In 1969, Garland relocated to Atlanta, Georgia, where he has played
over the years with numerous bands and worked many recording sessions
at local studios for country, gospel, and rock artists. In the seventies,
he was a member of the touring gospel group Carroll Albury and the
Sounds of Love, playing shows from Louisiana to West Virginia. During
this time, he also played locally with Warren Roberts and with Hugh
Jordan on Atlanta television. Most people are not aware that, during
this time, Garland even recorded on a television commercial for Golden
Flake Potato Chips!
He was also a regular performer with bands at Atlanta country music
clubs like the Covered Wagon and the Silver Saddle, at Lanierland,
and at numerous private clubs across the Atlanta-Gainesville-Athens
area. During the nineties, he played at the Georgia Mountain Fair,
participated in the annual "Banker's Hour" show for United
Community Banks, and played at steel guitar conventions throughout
the southeast.
One of his favorite steel guitar performances was sharing the stage
with longtime friend and fellow steel player Toby (“Pepe”)
Peeler, who played with Bonnie Lou and Buster. He and “Pepe”
spent many hours together trading steel guitar licks and working on
their first pedal steel guitars. Many of you may have seen Garland
and “Pepe” with their duo lap steel act either at Saluda,
SC or other shows. ( I learned after the Saluda show that the two
of them had just met up at the SC show by accident ….no rehearsal
at all….Garland had two lap steels in his trunk… and they
opened up with “Little Rock Get-Away” in twin…..they
stole the show !!! )
While the majority of Garland's musical career has centered on the
pedal steel guitar, he is known as a master of the lap steel guitar
and its technique.
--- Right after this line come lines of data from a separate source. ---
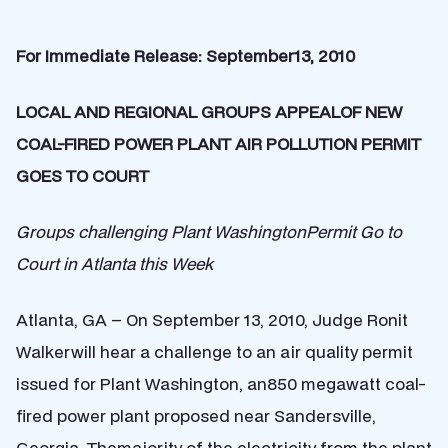
For Immediate Release: September13, 2010
LOCAL AND REGIONAL GROUPS APPEALOF NEW
COAL-FIRED POWER PLANT AIR POLLUTION PERMIT
GOES TO COURT
Groups challenging Plant WashingtonPermit Go to
Court in Atlanta this Week
Atlanta, GA – On September 13, 2010, Judge Ronit
Walkerwill hear a challenge to an air quality permit
issued for Plant Washington, an850 megawatt coal-
fired power plant proposed near Sandersville,
Georgia. Themajority of the electricity from the plant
In addition to his lap steel work in the early
days of his career, he took up the lap steel again with Gainesville
group The Frigidairz, who were pictured in a New York Times article
on "what to see and where to go" in Atlanta during the 1996
Olympic Games. He also recorded an original CD with The Frigidairz
at Castle Studios in Nashville at about the same time.
Garland is also providing a strong steel guitar legacy by encouraging
and teaching other musicians, both budding and seasoned, in the art
of steel guitar playing. Garland has helped further the musical careers
and aspirations of many, including "Cowboy" Eddie Long and
more recently Jonathan Cullifer. He is respect by all the steel players
and side-men that ever heard him play. The network of friends he has
made through music stretches nationwide, and if any aspect of Garland's
life is bigger than his love of music, it is his love of people.